We’re so close to finding out what the hell is going on! Dear God I can taste it!

In the meantime, there’s a lot of stuff that’s still up in the air. Darlene and Cisco may or may not be dead. Tyrell’s walking around and saying things, but he could just be an alter, a dream or some kind of hacker ghost. We also got to see Whiterose’s gaming den, which is pretty cool. I have to believe she could afford something nicer than a Commodore 64, but I suppose she’s as nostalgic as the rest of us.

FOLLOW THE RED WHEELBARROW

After last week’s Lost-style "find the missing clue" shot, we finally found out what Mr. Robot was looking for in Elliott’s apartment. Tyrell left him a secret menu code, written on a Red Wheelbarrow BBQ menu! We spend the next few minutes following the code, which eventually leads us to a phone number, which spits back out a speech-to-text robot reading of an address where cab is waiting.

It’s a classic trail of clues, the kind of thing Mr. Robot usually forgoes in favor of malware and social engineering. But it’s also a staple of the genre, so it’s good to see the show take a crack at it.

Find the missing clue!

The trail starts with a series of numbers, each standing in for a letter. This is the simplest kind of code there is: a substitution cipher. Mr. Robot types it in through the standard encoding — A=1, B=2, and so on — but it’s just garbled text, so he has to try something else.

Then things get interesting. He turns to the ROT-13 cipher, favored by Usenetters as a way to hide spoiler text and anything else they want disguised. ROT-13 works by shifting everything forward 13 letters — A turns into N, B turns into O, etc. — and because 13 letters is exactly half the alphabet, you can run it twice and end up right back where you started. That makes it easy to run as a Usenet command, which made it very popular in the early chatroom days!

Of course, they couldn’t make it too easy, so that just gets him another set of instructions, complete with references to obscure but easily Googleable number sets. Here’s what ROT-13 gets them, with some judiciously added punctuation:

The perrin pages will help you find your calling, but don’t be duped. Cut down the woods they be erdos.
____
WHAT YOU HAVE TO DO
Pick up the Mr. Robot episode recap right after its last line and keep writing it.

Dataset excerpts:
____
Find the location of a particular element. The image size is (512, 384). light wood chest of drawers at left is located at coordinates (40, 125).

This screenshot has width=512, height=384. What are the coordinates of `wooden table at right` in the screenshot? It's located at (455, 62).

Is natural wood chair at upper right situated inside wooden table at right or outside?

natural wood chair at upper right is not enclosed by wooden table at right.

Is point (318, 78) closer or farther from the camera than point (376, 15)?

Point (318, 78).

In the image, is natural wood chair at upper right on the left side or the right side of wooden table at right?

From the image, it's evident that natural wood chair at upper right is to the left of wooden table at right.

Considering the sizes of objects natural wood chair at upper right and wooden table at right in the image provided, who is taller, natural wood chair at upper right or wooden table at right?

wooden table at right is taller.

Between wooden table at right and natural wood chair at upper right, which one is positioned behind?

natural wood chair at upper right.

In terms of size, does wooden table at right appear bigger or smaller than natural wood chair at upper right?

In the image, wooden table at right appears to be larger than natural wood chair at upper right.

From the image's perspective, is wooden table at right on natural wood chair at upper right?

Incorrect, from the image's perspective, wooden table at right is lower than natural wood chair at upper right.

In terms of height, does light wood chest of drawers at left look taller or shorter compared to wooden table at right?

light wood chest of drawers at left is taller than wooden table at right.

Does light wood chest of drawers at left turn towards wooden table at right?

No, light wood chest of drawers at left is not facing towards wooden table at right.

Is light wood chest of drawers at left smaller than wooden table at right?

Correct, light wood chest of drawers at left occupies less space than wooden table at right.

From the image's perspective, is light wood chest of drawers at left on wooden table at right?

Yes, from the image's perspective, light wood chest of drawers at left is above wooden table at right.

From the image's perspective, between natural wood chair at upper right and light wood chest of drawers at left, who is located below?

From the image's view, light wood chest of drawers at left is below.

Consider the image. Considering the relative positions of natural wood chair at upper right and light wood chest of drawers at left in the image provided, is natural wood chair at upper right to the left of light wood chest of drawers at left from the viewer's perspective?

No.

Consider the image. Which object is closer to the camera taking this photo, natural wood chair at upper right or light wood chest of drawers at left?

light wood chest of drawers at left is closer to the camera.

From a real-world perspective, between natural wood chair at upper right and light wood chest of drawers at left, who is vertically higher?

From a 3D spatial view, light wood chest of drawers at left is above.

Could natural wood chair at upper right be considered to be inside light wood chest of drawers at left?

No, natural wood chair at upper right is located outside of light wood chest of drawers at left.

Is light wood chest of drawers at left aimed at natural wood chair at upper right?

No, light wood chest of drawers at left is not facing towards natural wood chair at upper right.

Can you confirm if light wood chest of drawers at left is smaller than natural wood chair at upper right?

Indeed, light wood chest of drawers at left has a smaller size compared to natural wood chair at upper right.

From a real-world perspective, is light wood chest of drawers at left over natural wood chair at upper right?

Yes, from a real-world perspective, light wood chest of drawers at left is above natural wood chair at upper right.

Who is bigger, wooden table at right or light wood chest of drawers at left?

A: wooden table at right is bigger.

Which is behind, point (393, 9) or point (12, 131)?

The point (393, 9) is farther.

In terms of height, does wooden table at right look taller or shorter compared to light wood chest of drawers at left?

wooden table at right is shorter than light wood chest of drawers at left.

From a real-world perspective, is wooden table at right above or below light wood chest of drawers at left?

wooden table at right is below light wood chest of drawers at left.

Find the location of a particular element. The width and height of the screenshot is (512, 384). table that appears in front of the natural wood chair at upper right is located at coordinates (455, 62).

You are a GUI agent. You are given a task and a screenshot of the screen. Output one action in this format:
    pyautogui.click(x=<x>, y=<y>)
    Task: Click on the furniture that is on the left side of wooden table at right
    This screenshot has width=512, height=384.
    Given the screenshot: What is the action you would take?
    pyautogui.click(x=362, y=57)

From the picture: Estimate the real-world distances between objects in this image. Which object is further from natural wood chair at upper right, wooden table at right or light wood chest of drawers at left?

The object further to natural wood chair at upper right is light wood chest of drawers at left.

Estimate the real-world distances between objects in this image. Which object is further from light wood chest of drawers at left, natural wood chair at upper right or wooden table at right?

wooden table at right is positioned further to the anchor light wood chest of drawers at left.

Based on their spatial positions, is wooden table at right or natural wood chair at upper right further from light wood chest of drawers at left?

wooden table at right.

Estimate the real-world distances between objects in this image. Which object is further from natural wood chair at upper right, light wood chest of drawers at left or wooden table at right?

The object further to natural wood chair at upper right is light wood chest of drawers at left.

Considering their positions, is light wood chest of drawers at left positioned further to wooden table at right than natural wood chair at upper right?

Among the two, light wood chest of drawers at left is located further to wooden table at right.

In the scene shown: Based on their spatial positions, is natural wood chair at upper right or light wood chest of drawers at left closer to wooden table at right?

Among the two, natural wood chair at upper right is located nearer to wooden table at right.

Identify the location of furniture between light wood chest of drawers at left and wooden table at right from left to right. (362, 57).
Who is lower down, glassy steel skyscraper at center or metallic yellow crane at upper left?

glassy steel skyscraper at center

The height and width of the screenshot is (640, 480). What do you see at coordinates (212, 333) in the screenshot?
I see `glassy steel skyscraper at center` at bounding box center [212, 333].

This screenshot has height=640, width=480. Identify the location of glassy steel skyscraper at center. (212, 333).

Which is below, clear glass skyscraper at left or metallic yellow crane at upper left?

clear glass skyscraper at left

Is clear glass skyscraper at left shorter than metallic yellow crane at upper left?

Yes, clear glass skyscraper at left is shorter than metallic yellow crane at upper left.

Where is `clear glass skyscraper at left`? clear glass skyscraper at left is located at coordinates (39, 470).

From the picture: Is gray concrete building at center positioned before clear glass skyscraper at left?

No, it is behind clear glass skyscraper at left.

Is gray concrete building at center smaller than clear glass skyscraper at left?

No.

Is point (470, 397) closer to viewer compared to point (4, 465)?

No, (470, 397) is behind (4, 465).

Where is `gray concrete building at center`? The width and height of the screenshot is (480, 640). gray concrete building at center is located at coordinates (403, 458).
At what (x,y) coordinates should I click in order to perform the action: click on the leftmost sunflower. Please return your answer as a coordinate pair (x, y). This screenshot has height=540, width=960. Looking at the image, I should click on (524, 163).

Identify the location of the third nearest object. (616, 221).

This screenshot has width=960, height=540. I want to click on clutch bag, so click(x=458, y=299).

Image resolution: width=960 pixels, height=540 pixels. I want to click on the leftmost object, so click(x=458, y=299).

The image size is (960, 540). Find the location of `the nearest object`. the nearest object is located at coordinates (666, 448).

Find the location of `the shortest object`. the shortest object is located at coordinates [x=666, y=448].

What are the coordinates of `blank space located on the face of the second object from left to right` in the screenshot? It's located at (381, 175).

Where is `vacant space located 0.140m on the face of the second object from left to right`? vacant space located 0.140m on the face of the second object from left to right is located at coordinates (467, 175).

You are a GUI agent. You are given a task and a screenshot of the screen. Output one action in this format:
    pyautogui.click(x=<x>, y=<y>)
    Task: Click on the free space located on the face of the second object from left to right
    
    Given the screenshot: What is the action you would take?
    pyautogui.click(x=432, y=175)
____
OUTPUT
Why do any of this

As it turns out, there’s another set of numbers within the menu, and all Mr. Robot has to do is remove any Perrin or Erdos-Woods numbers. Luckily, the fine folks at the Online Encyclopedia of Integer Sequences have put both sets of numbers online. (Seriously, you’re doing God’s work out there.) They’re mathematically interesting in ways I do not understand!

Once all the numbers have been taken out, you’re left with seven numbers that just happen to work as a phone number. What a trick!

WHY DO ANY OF THIS AT ALL, THOUGH

That’s a good question! It doesn’t seem much easier than, say, dropping in a URL / password combination. In security theory, the big thing you worry about is interception, which seems like a pretty serious concern for this setup. If someone — say Agent Dom DiPierro, for instance — managed to pick up the menu while it was waiting in Elliot’s apartment, it would be entirely possible for her to go through the same steps as Mr. Robot. And since Elliot’s very possibly been under federal surveillance during much of this time, that’s a very real concern!

So… why do it this way? The one other factor that occurs to me is Elloit’s very bad memory. Mr. Robot seems to know what’s going on pretty well, but if you’re in Tyrell’s shoes, there’s no guarantee that Mr. Robot will be the one picking up the message rather than Elliot. Even if he is, maybe he has the same memory problem?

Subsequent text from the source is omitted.